Sometimes, plenty can be a problem. Mumbai Indians (MI) would have realised this on Sunday. With the advantage of fielding an extra foreign player, MI would have felt they could leave all their work to them.
But barring James Franklin, the most unfancied of those international stars, none of the quartet of Kieron Pollard, Andrew Symonds, Aiden Blizzard and Lasith Malinga came to fore against New South Wales Blues, who cruised to a 5-wicket win and made Group A open and competitive.
MI needed a win to reach the semis. But their batsmen misread the wicket. It demanded patience and perseverance but they tried to force the pace.
"It was tough wicket to bat on. I tried to work the ball around, collecting runs," said Franklin, who top-scored with 42 not out and helped them end on 100, a score that gave them some room to fight.
The other MI batsmen floundered. Blizzard dragged one onto his stumps, and Pollard and Symonds were bowled while trying to slog out of trouble. Sarul Kanwar, who attributed his success in an earlier game to tips on leg-side play from Sachin Tendulkar, may have to get back to nets with the master in tow. Tendulkar could help him fix the off-side strokeplay too after he guided a poor delivery into the hands of point.
MI never got in and only Harbhajan and Sathish got into double figures to help Franklin.
For a while it looked like MI would still make it as NSW lost five early wickets.

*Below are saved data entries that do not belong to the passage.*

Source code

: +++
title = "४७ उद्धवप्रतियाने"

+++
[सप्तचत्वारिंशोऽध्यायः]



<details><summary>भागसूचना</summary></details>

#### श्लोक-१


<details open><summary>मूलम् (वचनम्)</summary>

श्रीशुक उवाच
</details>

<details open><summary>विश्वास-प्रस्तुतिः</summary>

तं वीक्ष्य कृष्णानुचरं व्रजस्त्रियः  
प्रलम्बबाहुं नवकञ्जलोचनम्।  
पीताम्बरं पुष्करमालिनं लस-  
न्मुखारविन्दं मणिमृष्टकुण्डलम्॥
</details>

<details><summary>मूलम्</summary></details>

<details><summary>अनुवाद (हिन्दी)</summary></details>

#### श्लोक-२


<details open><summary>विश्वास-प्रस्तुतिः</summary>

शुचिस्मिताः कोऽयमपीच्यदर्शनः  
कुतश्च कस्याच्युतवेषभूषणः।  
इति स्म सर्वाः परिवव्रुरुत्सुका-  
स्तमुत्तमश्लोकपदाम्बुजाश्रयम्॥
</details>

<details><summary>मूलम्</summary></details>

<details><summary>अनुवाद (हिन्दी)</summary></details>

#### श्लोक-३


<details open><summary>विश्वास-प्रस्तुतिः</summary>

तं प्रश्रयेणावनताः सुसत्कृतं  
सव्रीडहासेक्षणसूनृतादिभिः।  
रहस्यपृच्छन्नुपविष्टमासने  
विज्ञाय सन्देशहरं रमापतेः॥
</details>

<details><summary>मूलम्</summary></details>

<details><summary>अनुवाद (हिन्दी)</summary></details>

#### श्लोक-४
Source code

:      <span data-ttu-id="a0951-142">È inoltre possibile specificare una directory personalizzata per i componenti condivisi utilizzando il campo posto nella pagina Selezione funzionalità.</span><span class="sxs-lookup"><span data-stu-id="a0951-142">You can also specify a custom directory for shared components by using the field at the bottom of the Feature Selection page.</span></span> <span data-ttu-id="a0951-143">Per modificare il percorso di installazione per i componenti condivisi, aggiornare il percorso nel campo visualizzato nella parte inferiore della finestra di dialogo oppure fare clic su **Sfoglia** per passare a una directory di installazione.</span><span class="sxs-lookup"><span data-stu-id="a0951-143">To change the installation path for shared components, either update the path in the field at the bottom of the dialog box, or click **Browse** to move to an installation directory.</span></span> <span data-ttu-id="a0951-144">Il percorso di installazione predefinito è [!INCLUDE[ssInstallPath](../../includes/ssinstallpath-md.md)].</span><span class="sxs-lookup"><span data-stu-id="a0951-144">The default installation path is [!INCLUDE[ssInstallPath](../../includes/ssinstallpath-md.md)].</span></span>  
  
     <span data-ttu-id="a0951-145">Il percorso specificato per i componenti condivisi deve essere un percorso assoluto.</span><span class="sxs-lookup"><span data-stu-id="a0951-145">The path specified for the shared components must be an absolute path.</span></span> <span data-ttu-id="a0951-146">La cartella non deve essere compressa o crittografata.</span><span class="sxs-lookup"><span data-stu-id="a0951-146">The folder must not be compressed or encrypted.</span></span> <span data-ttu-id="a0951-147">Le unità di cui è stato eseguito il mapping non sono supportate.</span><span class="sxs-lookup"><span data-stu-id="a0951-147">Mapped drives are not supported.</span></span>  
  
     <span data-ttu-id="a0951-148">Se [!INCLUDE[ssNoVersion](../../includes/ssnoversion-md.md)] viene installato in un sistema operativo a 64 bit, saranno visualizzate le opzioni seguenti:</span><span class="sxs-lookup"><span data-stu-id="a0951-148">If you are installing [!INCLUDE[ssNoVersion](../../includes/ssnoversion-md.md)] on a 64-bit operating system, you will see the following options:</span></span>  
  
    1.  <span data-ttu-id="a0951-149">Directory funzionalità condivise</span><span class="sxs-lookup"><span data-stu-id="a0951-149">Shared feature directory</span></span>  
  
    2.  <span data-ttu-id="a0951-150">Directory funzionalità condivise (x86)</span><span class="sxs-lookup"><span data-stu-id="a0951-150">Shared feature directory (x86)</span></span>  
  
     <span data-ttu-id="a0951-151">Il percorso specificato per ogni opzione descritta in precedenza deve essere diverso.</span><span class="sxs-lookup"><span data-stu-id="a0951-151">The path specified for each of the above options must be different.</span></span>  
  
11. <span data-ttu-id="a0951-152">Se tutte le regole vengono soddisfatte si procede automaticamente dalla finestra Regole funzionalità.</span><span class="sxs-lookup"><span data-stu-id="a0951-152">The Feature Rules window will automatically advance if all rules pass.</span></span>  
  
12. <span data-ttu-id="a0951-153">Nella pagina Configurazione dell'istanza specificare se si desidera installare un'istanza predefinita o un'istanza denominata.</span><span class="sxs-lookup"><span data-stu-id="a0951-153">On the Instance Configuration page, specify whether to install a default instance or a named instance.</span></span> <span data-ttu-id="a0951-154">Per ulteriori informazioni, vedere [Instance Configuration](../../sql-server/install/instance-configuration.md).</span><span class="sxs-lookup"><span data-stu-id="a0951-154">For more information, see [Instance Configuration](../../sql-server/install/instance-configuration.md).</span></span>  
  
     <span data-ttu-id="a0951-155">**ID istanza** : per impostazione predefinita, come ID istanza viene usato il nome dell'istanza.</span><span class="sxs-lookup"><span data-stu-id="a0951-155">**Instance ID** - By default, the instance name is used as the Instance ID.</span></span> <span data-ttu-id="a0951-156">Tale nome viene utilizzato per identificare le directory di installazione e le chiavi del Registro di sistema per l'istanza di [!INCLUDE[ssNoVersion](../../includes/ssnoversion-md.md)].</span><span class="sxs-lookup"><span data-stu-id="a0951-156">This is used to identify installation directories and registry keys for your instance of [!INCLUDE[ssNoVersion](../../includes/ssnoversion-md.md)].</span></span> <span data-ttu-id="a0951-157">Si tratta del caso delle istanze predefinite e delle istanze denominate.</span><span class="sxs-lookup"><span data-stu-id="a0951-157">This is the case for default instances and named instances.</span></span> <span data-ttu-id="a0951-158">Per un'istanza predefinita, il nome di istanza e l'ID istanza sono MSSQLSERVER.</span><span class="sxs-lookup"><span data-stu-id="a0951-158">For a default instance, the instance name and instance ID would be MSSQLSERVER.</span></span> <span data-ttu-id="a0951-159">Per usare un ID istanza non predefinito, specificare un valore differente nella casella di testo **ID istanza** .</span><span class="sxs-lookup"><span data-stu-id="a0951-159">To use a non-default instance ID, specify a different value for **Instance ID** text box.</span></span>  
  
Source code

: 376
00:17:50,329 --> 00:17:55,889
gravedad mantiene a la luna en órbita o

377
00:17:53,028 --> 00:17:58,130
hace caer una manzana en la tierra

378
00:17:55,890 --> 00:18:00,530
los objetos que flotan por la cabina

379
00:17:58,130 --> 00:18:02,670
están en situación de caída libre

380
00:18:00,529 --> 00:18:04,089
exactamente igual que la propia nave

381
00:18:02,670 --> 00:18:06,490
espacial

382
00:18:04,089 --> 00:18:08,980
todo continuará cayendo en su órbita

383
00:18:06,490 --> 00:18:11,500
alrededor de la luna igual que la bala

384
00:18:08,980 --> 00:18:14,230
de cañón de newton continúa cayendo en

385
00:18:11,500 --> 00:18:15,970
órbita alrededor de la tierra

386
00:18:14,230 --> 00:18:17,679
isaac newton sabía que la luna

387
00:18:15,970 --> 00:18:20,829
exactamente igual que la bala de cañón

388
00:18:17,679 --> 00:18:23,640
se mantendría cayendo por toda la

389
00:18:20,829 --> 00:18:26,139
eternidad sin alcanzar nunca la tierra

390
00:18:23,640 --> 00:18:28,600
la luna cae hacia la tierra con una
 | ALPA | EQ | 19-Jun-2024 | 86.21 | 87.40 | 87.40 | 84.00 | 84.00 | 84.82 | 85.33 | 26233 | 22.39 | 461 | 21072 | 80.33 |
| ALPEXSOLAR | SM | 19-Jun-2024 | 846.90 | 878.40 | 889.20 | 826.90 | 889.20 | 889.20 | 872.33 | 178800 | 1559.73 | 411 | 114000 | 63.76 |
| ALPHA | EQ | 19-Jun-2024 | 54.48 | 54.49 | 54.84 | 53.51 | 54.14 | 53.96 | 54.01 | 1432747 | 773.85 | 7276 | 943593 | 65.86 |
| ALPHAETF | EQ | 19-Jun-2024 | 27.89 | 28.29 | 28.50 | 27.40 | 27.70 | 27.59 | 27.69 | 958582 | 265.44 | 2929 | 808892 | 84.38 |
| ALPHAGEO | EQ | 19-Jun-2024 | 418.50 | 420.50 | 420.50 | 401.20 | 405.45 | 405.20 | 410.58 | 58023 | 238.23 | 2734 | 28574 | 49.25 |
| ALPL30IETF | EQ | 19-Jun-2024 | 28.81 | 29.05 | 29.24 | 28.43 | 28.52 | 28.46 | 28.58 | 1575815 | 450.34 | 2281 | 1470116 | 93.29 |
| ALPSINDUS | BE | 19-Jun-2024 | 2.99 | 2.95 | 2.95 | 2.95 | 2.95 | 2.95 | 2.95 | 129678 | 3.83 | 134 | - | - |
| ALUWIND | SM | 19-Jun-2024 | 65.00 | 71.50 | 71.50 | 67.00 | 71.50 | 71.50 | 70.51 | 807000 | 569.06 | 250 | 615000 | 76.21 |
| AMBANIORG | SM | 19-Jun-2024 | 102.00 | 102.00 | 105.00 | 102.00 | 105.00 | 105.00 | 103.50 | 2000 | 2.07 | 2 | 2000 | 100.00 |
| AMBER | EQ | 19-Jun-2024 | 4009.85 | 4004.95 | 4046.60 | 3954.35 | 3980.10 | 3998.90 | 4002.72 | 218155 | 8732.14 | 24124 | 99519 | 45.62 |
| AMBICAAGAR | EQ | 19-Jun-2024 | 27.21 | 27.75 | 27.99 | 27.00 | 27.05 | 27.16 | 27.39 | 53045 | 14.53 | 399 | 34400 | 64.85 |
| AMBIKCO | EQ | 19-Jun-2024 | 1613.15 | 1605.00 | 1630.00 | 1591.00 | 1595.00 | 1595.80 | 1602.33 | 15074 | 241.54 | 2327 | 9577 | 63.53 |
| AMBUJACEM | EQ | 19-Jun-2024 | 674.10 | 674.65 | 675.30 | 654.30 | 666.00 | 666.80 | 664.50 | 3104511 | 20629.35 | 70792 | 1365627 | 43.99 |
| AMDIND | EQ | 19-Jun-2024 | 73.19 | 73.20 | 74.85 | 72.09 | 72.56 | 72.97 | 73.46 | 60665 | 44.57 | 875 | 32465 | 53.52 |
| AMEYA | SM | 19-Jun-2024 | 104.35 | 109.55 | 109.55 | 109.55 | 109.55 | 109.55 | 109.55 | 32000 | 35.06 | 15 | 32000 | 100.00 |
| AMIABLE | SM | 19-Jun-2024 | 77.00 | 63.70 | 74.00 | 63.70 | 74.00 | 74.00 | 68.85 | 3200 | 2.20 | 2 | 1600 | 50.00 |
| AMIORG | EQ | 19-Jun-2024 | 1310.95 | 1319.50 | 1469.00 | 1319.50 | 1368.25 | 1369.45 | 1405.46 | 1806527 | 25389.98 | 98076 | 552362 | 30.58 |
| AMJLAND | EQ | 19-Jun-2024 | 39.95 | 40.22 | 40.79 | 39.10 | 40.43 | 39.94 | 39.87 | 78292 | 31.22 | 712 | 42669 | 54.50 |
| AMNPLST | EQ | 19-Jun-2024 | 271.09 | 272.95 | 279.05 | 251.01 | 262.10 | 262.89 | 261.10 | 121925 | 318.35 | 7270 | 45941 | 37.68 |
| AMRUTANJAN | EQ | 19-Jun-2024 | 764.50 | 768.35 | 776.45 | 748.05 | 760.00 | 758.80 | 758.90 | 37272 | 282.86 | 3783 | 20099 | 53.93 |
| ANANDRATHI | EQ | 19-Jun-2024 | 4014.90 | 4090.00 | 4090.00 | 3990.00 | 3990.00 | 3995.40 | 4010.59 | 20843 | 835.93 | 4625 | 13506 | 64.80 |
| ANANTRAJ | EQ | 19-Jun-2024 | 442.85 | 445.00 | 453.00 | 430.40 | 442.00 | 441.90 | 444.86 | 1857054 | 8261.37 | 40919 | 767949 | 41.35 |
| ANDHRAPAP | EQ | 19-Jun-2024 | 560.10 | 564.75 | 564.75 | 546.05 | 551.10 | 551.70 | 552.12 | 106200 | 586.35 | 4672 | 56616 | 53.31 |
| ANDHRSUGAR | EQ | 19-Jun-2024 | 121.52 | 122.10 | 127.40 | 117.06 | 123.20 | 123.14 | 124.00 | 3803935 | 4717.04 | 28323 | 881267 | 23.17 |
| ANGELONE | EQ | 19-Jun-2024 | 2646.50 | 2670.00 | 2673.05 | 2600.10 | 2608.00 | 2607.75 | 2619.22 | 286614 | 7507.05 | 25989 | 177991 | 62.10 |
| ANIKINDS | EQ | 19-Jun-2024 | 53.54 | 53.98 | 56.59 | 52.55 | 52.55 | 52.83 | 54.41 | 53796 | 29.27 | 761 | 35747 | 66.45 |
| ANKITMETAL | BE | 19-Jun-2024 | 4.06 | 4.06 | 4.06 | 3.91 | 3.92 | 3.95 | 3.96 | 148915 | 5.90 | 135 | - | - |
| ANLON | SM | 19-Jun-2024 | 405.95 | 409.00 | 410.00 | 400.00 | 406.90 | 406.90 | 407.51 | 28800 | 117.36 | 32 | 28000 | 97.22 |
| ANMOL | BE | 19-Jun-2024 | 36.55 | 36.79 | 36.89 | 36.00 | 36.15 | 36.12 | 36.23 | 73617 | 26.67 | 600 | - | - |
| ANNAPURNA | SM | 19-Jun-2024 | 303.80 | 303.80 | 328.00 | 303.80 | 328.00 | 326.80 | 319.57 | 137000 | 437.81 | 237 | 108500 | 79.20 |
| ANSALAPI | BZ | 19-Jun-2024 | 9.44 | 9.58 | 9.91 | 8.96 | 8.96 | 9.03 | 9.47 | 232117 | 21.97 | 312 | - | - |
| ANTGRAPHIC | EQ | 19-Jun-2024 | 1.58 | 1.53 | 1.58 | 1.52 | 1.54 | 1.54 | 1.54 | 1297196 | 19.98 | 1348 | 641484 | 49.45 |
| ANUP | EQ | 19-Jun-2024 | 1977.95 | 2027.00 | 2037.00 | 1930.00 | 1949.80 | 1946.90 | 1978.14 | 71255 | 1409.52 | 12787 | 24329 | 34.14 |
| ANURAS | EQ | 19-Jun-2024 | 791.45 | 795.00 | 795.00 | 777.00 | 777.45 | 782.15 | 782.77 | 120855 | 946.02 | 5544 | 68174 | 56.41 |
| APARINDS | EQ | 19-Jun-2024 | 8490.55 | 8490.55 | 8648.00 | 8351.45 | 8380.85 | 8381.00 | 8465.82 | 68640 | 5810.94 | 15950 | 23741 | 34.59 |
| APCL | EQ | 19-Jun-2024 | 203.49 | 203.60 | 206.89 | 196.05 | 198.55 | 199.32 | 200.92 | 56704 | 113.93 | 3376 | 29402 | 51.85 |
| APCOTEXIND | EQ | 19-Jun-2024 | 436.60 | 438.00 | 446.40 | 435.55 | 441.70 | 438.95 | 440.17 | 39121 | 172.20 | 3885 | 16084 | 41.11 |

Both explosive openers, Shane Watson and David Warner, fell to Abu Nechim Ahmed who got one more a bit later. Malinga and Yuzvendra Chahal took one each to leave NSW tottering at 28/5.
However, Aussie international Steve Smith and Ben Rohrer carried their team past the finish line with an unbeaten 73-run stand. Smith and skipper Simon Katich pointed to the wicket. "It was tough to bat on," Smith said. "I had to work for runs."
The result means all the teams are in with a chance to qualify for semis.